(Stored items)
◇ ◇ ◇ ◇ ◇
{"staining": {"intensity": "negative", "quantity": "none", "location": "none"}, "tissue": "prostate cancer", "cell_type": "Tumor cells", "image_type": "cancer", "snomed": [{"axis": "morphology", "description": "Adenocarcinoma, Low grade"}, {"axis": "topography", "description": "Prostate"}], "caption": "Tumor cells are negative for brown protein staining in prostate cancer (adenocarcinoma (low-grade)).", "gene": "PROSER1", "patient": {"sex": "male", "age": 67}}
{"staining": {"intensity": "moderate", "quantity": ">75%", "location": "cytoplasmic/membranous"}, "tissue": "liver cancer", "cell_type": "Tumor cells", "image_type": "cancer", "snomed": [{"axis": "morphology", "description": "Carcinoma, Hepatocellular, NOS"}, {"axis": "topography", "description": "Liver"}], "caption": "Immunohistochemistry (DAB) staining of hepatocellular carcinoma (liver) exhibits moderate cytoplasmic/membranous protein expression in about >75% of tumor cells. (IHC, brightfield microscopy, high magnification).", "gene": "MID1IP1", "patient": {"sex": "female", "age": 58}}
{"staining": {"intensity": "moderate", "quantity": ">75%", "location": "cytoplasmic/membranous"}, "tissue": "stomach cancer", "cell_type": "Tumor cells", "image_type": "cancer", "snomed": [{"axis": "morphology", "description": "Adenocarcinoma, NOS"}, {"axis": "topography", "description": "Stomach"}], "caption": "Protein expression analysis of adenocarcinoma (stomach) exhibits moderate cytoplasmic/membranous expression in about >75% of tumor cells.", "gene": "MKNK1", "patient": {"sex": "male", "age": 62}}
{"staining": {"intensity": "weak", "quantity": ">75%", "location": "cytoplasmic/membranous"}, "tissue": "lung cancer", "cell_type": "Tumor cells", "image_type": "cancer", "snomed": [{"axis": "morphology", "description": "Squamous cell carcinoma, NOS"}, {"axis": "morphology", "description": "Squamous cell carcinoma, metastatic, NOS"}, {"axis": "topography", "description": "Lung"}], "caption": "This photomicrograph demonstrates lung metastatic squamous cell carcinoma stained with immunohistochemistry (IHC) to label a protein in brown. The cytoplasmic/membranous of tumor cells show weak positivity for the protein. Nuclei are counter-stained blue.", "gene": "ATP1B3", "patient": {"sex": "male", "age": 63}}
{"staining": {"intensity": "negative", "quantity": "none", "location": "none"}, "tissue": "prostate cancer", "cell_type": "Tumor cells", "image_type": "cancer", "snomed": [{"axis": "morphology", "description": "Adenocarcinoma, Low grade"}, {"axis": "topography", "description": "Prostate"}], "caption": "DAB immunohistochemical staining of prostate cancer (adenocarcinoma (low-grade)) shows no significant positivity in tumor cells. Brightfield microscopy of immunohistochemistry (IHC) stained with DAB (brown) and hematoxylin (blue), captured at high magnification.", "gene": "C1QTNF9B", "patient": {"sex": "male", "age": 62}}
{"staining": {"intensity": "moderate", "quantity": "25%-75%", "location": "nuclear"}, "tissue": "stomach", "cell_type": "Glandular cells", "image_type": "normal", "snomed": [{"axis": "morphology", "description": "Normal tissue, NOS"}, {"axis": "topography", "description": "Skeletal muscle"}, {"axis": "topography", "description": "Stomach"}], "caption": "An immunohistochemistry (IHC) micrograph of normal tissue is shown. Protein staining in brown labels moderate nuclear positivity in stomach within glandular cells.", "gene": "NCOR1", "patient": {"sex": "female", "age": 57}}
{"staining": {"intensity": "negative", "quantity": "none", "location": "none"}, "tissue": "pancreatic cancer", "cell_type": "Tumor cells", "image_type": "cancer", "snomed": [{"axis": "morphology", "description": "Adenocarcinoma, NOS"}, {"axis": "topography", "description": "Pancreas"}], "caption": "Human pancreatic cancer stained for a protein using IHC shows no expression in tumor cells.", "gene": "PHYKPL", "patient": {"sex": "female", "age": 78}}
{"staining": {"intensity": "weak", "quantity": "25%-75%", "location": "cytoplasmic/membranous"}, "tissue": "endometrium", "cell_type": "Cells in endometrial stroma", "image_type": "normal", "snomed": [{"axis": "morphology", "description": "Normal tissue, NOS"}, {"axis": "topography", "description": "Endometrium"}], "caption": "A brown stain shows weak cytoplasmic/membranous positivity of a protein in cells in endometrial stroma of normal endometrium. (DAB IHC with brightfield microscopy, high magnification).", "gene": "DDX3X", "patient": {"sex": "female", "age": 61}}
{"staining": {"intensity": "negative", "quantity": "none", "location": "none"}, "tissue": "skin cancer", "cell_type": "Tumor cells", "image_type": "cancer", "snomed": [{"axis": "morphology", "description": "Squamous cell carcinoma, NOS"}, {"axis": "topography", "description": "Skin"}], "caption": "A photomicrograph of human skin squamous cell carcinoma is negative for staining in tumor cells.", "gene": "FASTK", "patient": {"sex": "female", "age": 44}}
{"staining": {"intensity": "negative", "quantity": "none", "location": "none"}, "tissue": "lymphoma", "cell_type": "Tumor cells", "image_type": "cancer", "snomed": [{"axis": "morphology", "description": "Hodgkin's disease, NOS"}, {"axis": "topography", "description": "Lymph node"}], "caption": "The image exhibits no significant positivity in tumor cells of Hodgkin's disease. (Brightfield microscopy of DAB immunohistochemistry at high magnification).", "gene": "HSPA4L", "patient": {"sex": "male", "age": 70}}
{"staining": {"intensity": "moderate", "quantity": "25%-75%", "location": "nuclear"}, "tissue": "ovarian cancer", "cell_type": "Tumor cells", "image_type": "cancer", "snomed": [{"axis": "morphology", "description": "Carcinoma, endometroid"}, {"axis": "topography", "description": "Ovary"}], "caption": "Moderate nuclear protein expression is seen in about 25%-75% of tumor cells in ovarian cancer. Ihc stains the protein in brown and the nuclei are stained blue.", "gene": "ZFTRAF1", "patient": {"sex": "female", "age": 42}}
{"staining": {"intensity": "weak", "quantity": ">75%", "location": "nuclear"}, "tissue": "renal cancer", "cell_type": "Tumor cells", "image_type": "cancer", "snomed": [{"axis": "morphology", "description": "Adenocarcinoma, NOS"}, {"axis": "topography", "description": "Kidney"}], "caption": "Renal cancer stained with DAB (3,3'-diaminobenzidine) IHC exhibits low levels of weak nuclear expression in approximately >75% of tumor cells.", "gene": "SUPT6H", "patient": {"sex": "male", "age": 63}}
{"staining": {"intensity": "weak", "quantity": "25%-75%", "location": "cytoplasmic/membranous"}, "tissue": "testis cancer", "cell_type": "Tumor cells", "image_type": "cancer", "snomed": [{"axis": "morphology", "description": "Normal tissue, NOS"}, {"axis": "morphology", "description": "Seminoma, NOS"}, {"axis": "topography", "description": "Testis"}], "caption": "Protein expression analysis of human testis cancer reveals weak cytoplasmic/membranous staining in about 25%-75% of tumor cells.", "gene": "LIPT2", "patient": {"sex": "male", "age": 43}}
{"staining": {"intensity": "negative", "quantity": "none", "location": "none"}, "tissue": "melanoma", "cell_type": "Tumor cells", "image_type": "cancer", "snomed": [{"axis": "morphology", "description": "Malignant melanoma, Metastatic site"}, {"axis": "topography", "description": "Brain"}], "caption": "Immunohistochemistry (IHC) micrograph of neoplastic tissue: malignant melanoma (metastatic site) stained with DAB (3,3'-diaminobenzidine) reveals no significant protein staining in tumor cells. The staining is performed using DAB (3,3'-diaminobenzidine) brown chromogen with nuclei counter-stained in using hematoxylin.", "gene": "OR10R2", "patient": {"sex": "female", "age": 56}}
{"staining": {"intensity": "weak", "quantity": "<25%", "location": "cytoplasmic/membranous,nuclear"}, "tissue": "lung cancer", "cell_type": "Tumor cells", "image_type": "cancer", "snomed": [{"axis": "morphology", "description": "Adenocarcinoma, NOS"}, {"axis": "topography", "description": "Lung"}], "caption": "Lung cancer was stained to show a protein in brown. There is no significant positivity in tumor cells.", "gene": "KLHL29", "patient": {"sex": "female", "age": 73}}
◇ ◇ ◇ ◇ ◇
### Work order:
Could you retype exactly the lines above, starting at the line that contains "immunohistochemical staining of" and ending at the line that contains "pancreatic cancer stained", and nothing more?

### Answer for this exercise:
{"staining": {"intensity": "negative", "quantity": "none", "location": "none"}, "tissue": "prostate cancer", "cell_type": "Tumor cells", "image_type": "cancer", "snomed": [{"axis": "morphology", "description": "Adenocarcinoma, Low grade"}, {"axis": "topography", "description": "Prostate"}], "caption": "DAB immunohistochemical staining of prostate cancer (adenocarcinoma (low-grade)) shows no significant positivity in tumor cells. Brightfield microscopy of immunohistochemistry (IHC) stained with DAB (brown) and hematoxylin (blue), captured at high magnification.", "gene": "C1QTNF9B", "patient": {"sex": "male", "age": 62}}
{"staining": {"intensity": "moderate", "quantity": "25%-75%", "location": "nuclear"}, "tissue": "stomach", "cell_type": "Glandular cells", "image_type": "normal", "snomed": [{"axis": "morphology", "description": "Normal tissue, NOS"}, {"axis": "topography", "description": "Skeletal muscle"}, {"axis": "topography", "description": "Stomach"}], "caption": "An immunohistochemistry (IHC) micrograph of normal tissue is shown. Protein staining in brown labels moderate nuclear positivity in stomach within glandular cells.", "gene": "NCOR1", "patient": {"sex": "female", "age": 57}}
{"staining": {"intensity": "negative", "quantity": "none", "location": "none"}, "tissue": "pancreatic cancer", "cell_type": "Tumor cells", "image_type": "cancer", "snomed": [{"axis": "morphology", "description": "Adenocarcinoma, NOS"}, {"axis": "topography", "description": "Pancreas"}], "caption": "Human pancreatic cancer stained for a protein using IHC shows no expression in tumor cells.", "gene": "PHYKPL", "patient": {"sex": "female", "age": 78}}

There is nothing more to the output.